Segment Start: The data
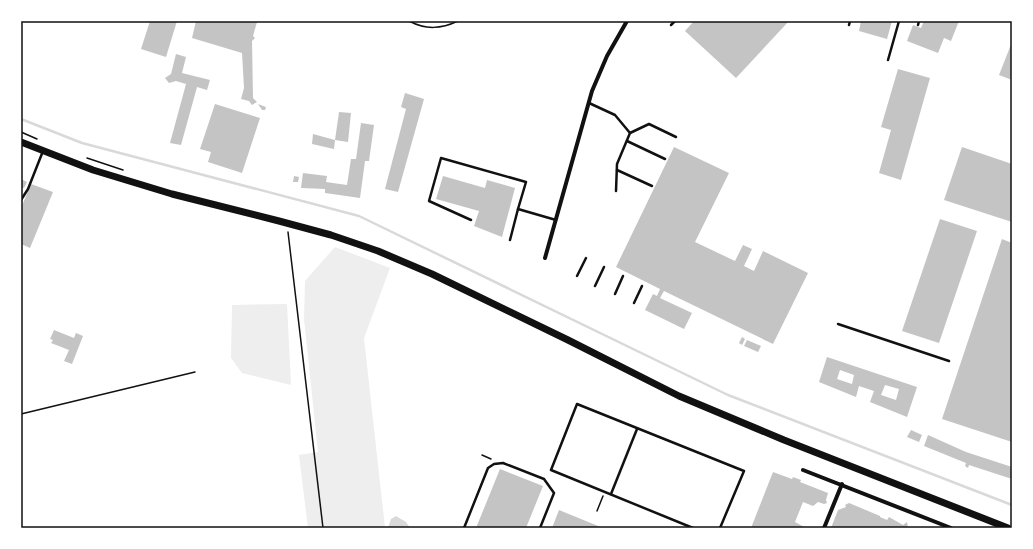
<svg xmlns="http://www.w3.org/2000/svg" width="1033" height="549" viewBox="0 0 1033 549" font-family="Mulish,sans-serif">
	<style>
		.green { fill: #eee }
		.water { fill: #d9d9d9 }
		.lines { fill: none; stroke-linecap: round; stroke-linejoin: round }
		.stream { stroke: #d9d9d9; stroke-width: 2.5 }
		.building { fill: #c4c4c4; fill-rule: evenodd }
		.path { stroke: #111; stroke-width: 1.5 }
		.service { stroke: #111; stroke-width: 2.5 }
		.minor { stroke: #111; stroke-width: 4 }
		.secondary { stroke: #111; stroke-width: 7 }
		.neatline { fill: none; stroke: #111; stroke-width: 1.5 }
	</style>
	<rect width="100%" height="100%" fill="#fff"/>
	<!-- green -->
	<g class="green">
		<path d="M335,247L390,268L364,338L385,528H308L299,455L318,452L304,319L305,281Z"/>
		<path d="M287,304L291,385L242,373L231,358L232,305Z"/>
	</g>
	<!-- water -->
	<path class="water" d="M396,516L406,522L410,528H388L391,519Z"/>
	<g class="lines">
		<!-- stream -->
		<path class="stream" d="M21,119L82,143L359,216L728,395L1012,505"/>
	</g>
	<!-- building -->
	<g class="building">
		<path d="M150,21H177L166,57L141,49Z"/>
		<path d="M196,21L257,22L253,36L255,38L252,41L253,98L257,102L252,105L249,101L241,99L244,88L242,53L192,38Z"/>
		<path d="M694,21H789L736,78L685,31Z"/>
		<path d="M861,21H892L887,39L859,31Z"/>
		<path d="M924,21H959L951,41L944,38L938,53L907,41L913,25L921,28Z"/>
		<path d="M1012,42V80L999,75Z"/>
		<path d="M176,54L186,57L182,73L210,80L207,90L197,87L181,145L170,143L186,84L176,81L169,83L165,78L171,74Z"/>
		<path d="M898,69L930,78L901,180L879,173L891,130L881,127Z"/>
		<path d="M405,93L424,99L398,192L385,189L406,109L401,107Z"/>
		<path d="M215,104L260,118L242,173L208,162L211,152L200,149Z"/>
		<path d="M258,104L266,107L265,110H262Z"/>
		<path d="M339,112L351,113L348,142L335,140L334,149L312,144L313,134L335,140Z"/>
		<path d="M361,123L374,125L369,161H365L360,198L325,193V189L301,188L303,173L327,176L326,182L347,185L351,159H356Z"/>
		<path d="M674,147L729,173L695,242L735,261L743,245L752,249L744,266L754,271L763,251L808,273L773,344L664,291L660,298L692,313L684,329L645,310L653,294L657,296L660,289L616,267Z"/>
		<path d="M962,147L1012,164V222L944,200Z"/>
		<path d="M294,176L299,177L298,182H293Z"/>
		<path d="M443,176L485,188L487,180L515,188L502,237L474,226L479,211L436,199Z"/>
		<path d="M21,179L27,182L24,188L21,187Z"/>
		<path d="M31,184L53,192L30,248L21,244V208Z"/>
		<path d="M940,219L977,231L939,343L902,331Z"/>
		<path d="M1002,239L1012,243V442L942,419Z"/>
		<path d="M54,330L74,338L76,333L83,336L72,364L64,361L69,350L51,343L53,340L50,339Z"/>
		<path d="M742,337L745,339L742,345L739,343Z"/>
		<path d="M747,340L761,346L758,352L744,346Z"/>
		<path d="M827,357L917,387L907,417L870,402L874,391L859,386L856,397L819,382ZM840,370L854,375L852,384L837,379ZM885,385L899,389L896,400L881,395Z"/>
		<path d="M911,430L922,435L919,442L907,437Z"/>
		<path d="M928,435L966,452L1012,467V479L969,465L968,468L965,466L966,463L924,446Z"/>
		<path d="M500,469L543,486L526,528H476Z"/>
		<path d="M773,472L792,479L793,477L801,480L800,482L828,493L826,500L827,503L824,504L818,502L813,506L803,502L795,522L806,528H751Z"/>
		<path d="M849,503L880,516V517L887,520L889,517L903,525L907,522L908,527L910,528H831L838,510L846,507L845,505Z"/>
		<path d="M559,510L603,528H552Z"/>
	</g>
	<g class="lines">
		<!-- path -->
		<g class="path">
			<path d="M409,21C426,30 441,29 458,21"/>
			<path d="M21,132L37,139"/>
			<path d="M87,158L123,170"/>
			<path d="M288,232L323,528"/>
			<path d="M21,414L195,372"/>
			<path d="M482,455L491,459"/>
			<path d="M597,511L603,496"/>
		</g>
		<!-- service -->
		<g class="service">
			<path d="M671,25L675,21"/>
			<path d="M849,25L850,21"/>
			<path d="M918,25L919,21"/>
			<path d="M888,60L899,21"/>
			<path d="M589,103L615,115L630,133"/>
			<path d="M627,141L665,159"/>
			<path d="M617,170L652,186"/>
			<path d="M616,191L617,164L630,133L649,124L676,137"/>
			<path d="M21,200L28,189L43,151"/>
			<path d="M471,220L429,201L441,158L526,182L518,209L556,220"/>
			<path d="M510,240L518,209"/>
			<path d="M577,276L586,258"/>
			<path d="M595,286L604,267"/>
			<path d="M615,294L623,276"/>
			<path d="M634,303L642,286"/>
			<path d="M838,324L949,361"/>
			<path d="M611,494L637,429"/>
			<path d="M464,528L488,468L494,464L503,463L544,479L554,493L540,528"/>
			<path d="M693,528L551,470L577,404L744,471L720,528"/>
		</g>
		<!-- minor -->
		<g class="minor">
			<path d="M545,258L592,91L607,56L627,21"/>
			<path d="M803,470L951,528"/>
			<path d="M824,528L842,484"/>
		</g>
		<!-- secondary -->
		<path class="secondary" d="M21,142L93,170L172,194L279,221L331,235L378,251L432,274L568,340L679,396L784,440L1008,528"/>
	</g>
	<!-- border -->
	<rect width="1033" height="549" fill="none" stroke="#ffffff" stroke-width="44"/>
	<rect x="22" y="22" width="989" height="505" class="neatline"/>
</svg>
Segment End: The data
Segment Start: The data
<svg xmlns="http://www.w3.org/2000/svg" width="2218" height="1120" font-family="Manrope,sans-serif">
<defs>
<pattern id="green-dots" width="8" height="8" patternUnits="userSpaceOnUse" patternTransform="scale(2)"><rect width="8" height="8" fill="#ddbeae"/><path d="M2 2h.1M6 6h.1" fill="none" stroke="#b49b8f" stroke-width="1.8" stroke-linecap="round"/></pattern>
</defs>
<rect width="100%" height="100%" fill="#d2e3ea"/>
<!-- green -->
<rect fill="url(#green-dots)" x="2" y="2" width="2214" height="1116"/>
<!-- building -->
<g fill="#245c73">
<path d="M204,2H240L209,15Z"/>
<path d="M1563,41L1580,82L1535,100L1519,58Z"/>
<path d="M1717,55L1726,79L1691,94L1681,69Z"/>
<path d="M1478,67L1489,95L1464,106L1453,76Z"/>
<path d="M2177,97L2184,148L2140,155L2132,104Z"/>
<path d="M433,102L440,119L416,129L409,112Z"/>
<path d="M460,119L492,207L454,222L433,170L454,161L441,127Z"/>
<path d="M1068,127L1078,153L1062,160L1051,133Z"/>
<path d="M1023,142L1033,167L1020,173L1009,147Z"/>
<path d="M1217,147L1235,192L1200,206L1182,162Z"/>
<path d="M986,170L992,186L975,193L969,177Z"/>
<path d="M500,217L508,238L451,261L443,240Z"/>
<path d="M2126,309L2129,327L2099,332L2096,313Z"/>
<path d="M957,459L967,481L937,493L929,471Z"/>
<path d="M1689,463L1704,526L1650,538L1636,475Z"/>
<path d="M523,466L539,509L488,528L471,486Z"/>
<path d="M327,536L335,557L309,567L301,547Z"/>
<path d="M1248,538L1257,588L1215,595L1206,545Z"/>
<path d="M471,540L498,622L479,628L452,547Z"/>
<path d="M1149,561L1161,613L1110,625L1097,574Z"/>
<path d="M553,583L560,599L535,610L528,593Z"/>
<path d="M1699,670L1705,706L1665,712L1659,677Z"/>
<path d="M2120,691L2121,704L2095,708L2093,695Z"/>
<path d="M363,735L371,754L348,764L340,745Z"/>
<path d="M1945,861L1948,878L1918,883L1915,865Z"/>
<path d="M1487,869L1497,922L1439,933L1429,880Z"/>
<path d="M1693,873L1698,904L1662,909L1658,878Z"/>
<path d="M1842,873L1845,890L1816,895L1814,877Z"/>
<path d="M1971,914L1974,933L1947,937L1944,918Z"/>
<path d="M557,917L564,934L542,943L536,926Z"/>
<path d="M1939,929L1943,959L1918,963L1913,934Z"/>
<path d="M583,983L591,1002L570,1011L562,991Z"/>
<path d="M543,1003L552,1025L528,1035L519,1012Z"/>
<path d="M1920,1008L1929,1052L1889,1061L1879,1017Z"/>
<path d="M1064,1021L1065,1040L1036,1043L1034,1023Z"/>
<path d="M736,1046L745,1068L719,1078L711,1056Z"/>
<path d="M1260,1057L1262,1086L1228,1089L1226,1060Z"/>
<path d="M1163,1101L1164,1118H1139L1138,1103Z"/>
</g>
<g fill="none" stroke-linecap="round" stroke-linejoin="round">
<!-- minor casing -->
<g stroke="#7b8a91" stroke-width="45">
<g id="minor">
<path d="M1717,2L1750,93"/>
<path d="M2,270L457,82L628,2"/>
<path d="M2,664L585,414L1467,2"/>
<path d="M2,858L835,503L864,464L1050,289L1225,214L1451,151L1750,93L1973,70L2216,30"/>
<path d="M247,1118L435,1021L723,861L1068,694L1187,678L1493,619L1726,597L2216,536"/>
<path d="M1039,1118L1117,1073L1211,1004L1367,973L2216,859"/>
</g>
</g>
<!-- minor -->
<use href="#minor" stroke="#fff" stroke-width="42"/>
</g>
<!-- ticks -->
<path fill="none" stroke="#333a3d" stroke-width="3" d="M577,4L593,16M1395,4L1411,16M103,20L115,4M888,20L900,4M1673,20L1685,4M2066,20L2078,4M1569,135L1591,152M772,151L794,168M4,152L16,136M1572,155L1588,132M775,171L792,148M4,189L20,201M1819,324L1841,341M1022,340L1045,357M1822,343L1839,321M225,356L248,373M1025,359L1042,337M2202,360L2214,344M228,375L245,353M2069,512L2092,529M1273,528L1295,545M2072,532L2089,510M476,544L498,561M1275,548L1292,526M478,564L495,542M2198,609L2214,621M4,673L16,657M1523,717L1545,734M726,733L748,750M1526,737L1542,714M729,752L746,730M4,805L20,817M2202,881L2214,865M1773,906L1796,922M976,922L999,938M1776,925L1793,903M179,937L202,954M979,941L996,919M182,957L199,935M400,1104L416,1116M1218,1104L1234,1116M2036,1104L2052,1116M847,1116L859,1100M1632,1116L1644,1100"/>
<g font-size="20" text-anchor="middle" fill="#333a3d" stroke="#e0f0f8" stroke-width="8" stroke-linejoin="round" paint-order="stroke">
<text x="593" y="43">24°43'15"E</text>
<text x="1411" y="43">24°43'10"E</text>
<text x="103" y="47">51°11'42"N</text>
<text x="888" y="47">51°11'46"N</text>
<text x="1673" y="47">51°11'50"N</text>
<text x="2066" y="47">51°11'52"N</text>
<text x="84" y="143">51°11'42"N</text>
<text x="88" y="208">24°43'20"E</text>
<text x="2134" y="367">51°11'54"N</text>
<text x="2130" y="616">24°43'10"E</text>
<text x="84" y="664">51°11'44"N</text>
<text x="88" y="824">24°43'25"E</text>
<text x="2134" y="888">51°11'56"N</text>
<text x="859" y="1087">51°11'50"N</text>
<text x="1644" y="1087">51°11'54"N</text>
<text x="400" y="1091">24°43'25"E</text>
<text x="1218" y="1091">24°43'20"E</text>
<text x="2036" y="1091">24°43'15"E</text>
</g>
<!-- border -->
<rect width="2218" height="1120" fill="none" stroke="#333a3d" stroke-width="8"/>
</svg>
Segment End: The data
> [Problem statement]
Show all lines above containing "linejoin".

> [Solution]
		.lines { fill: none; stroke-linecap: round; stroke-linejoin: round }
<g fill="none" stroke-linecap="round" stroke-linejoin="round">
<g font-size="20" text-anchor="middle" fill="#333a3d" stroke="#e0f0f8" stroke-width="8" stroke-linejoin="round" paint-order="stroke">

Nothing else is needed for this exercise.